A festive pop song is blasted at us over the opening credits, the streets are laden with snow and every house is decked out like Santa’s grotto. To be honest this does contrast nicely with the mayhem that follows, perhaps to symbolise the fragility of Christmas against the forces of chaos. I also have a theory that the gremlins themselves are a reflection of what actually happens to people during Christmas. Instead of spreading goodwill, people turn vicious, ravenous and selfish. They devour all the food, drink too much and assault the bar staff while overcrowding cinemas with overexcited, screaming offspring to watch the latest Disney flick. Lastly, the film even has a little message of responsibility about getting a pet for Christmas. Do take care of your animals, whether it’s dogs or mogwai who can sprout evil babies from their backs when you get them wet.

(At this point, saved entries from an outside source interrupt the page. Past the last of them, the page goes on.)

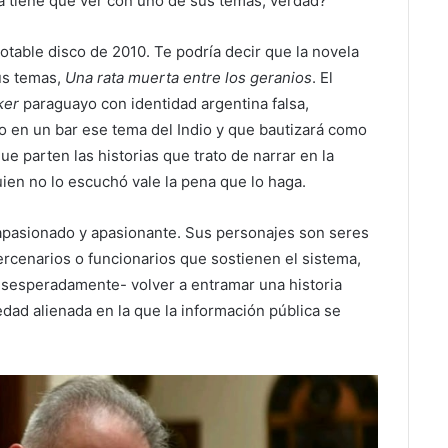
ela tiene que ver con uno de sus temas, verdad?
notable disco de 2010. Te podría decir que la novela
us temas,
Una rata muerta entre los geranios
. El
ker
paraguayo con identidad argentina falsa,
o en un bar ese tema del Indio y que bautizará como
ue parten las historias que trato de narrar en la
ien no lo escuchó vale la pena que lo haga.
 apasionado y apasionante. Sus personajes son seres
ercenarios o funcionarios que sostienen el sistema,
sesperadamente- volver a entramar una historia
dad alienada en la que la información pública se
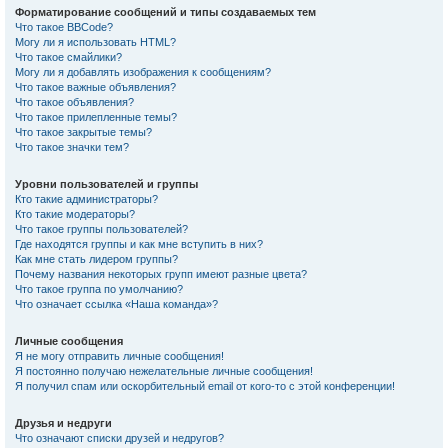
Форматирование сообщений и типы создаваемых тем
Что такое BBCode?
Могу ли я использовать HTML?
Что такое смайлики?
Могу ли я добавлять изображения к сообщениям?
Что такое важные объявления?
Что такое объявления?
Что такое прилепленные темы?
Что такое закрытые темы?
Что такое значки тем?
Уровни пользователей и группы
Кто такие администраторы?
Кто такие модераторы?
Что такое группы пользователей?
Где находятся группы и как мне вступить в них?
Как мне стать лидером группы?
Почему названия некоторых групп имеют разные цвета?
Что такое группа по умолчанию?
Что означает ссылка «Наша команда»?
Личные сообщения
Я не могу отправить личные сообщения!
Я постоянно получаю нежелательные личные сообщения!
Я получил спам или оскорбительный email от кого-то с этой конференции!
Друзья и недруги
Что означают списки друзей и недругов?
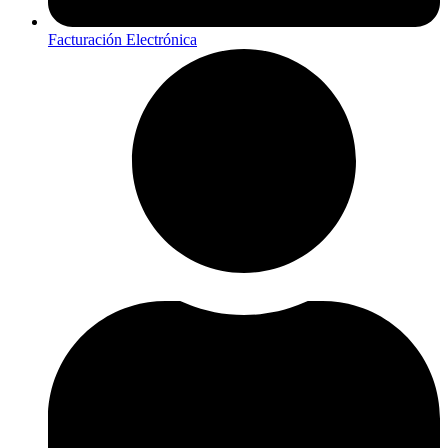
Facturación Electrónica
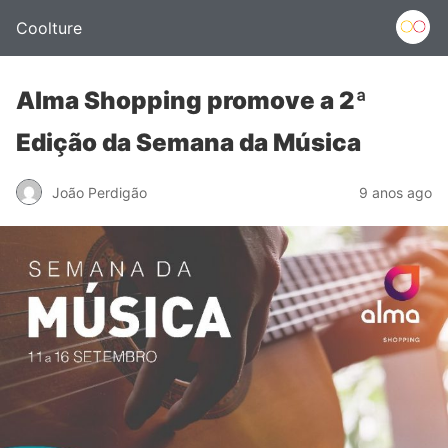
Coolture
Alma Shopping promove a 2ª
Edição da Semana da Música
João Perdigão
9 anos ago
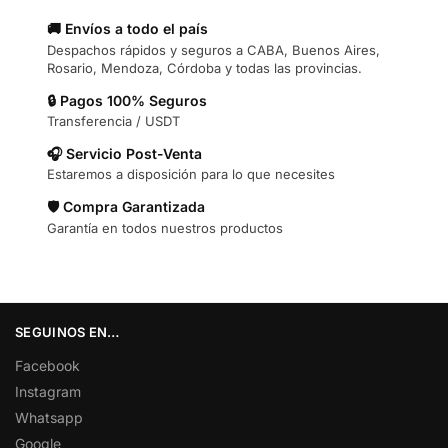
🚚 Envíos a todo el país
Despachos rápidos y seguros a CABA, Buenos Aires,
Rosario, Mendoza, Córdoba y todas las provincias.
🔒 Pagos 100% Seguros
Transferencia / USDT
🎧 Servicio Post-Venta
Estaremos a disposición para lo que necesites
🛡️ Compra Garantizada
Garantía en todos nuestros productos
SEGUINOS EN…
Facebook
Instagram
Whatsapp
Google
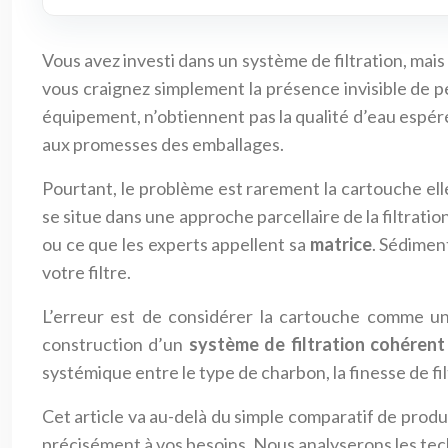
Vous avez investi dans un système de filtration, mai
vous craignez simplement la présence invisible de pe
équipement, n’obtiennent pas la qualité d’eau espér
aux promesses des emballages.
Pourtant, le problème est rarement la cartouche ell
se situe dans une approche parcellaire de la filtrati
ou ce que les experts appellent sa
matrice
. Sédimen
votre filtre.
L’erreur est de considérer la cartouche comme un
construction d’un
système de filtration cohérent
systémique entre le type de charbon, la finesse de fil
Cet article va au-delà du simple comparatif de produi
précisément à vos besoins. Nous analyserons les tech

5. Die Hard, 1988, dir. John McTiernan
I think a few people would be upset if I left this off the list. Like the other movies, this is a very un-Christmas movie that just happens to be set during Christmas. It does very little to promote any Christmas message. On the other hand, like Gremlins, Christmas is everywhere in typically American garish fashion. Bruce Willis walks into an airport in L.A. with a massive Christmas present and goes to his wife’s office Christmas party, which is the office Christmas party to end all office Christmas parties, at the top of a towering corporate complex. Then everyone (except Bruce of course) gets kidnapped by the evil Alan Rickman and his team of elite criminals. After that the festive mood is shot to pieces, rather like some of the unlucky office workers. The rest of the movie is Bruce crawling through air ducts in a filthy vest, frustrating both the robbers and the cops he’s supposed to be cooperating with. So what is the meaning of Christmas in this typical 80s action flick, apart from something in the background? Well there is a family theme, since Bruce’s wife is one of the hostages and he spends the entire film trying to save her. So life-threatening situation aside, Christmas time does bring loved ones together. Or maybe the film is trying to say that sometimes Christmas is not enough to fix estranged relationships. Only Snape’s terrorist ring can save your love life. Happy Christmas.
One last thing, I would just like to draw attention to the Christmas scene in Full Metal Jacket, where the drill sergeant leads his recruits in a chorus of ‘Happy birthday dear Jesus’. Because it’s hilarious.